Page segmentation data
+ + + + +
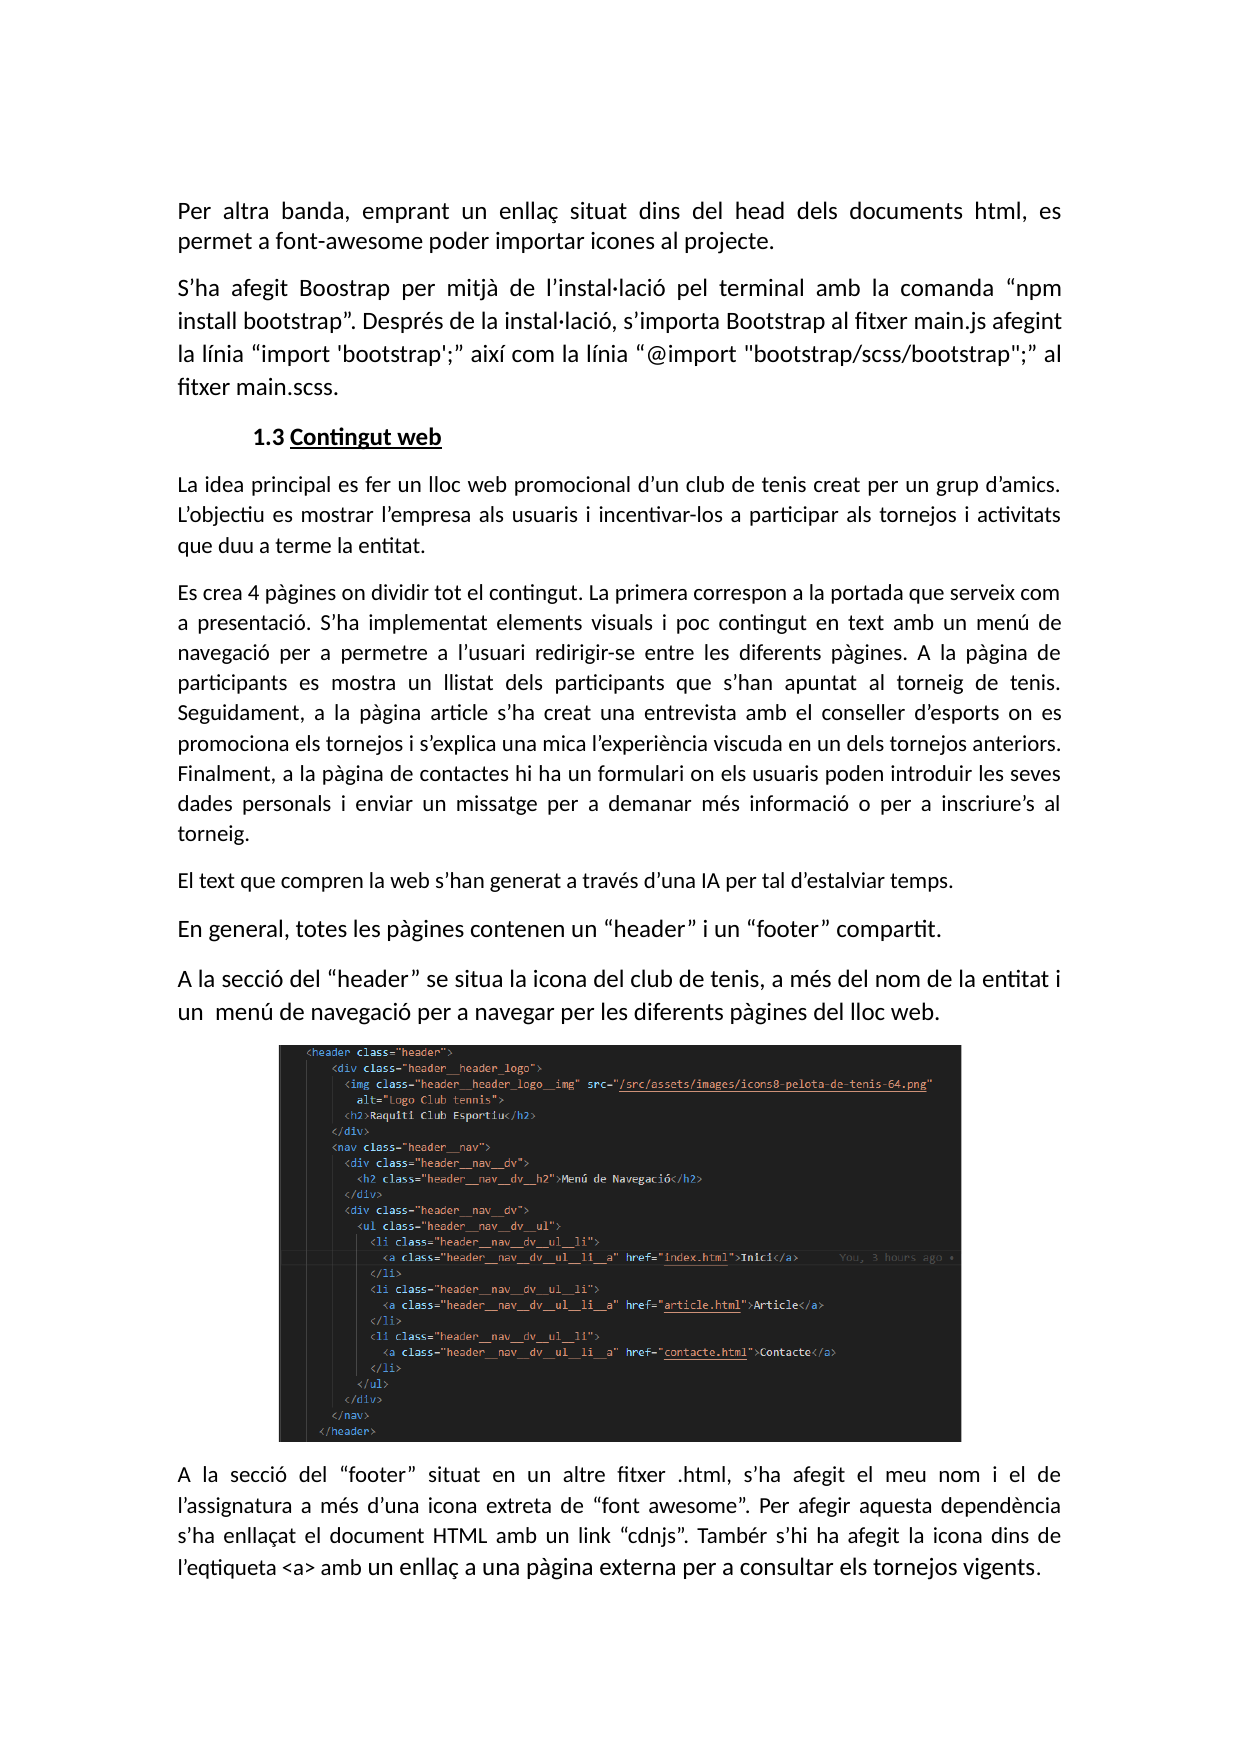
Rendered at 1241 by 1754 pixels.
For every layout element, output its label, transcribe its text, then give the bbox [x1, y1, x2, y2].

text A la secció del “footer” situat en un altre fitxer .html, s’ha afegit el meu nom i el de l’assignatura a més d’una icona extreta de “font awesome”. Per afegir aquesta dependència s’ha enllaçat el document HTML amb un link “cdnjs”. Tambér s’hi ha afegit la icona dins de l’eqtiqueta <a> amb un enllaç a una pàgina externa per a consultar els tornejos vigents. [177, 1461, 1063, 1582]
text En general, totes les pàgines contenen un “header” i un “footer” compartit. [177, 913, 1063, 944]
picture [278, 1045, 962, 1442]
text Es crea 4 pàgines on dividir tot el contingut. La primera correspon a la portada que serveix com a presentació. S’ha implementat elements visuals i poc contingut en text amb un menú de navegació per a permetre a l’usuari redirigir-se entre les diferents pàgines. A la pàgina de participants es mostra un llistat dels participants que s’han apuntat al torneig de tenis. Seguidament, a la pàgina article s’ha creat una entrevista amb el conseller d’esports on es promociona els tornejos i s’explica una mica l’experiència viscuda en un dels tornejos anteriors. Finalment, a la pàgina de contactes hi ha un formulari on els usuaris poden introduir les seves dades personals i enviar un missatge per a demanar més informació o per a inscriure’s al torneig. [177, 578, 1063, 847]
text El text que compren la web s’han generat a través d’una IA per tal d’estalviar temps. [177, 866, 1063, 894]
text S’ha afegit Boostrap per mitjà de l’instal·lació pel terminal amb la comanda “npm install bootstrap”. Després de la instal·lació, s’importa Bootstrap al fitxer main.js afegint la línia “import 'bootstrap';” així com la línia “@import "bootstrap/scss/bootstrap";” al fitxer main.scss. [177, 272, 1063, 402]
text La idea principal es fer un lloc web promocional d’un club de tenis creat per un grup d’amics. L’objectiu es mostrar l’empresa als usuaris i incentivar-los a participar als tornejos i activitats que duu a terme la entitat. [177, 470, 1063, 559]
list Contingut web [252, 421, 1063, 451]
text A la secció del “header” se situa la icona del club de tenis, a més del nom de la entitat i un menú de navegació per a navegar per les diferents pàgines del lloc web. [177, 963, 1063, 1026]
text Per altra banda, emprant un enllaç situat dins del head dels documents html, es permet a font-awesome poder importar icones al projecte. [177, 195, 1063, 256]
+ + + + +
[Directive] Lines in the data holding the word "header": count them and say how many, nothing more.

[Result] 2